**What to produce:**
Scan the listing below for the word "visitants", then copy each line that has it.

**Material supplied:**

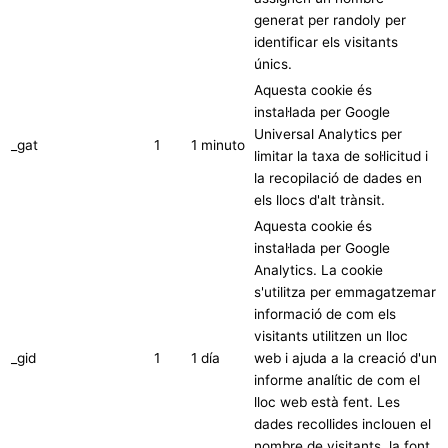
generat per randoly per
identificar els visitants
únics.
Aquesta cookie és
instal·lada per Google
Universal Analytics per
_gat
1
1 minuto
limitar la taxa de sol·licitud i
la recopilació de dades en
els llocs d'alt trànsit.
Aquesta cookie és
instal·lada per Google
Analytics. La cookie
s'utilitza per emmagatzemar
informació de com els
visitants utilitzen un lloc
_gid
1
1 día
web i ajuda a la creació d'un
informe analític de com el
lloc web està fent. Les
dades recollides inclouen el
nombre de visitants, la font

**Solution for this task:**
identificar els visitants
visitants utilitzen un lloc
nombre de visitants, la font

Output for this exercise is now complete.